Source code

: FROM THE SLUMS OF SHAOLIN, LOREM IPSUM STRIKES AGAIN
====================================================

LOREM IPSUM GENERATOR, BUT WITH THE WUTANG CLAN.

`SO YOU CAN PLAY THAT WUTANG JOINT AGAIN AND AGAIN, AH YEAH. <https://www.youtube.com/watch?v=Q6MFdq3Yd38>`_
########
Task statement ▸ Beginning at the line where "LOREM IPSUM GENERATOR, BUT" appears, extract each line through the end of the data above; keep them exact and include nothing else.

Reply ▸
LOREM IPSUM GENERATOR, BUT WITH THE WUTANG CLAN.

`SO YOU CAN PLAY THAT WUTANG JOINT AGAIN AND AGAIN, AH YEAH. <https://www.youtube.com/watch?v=Q6MFdq3Yd38>`_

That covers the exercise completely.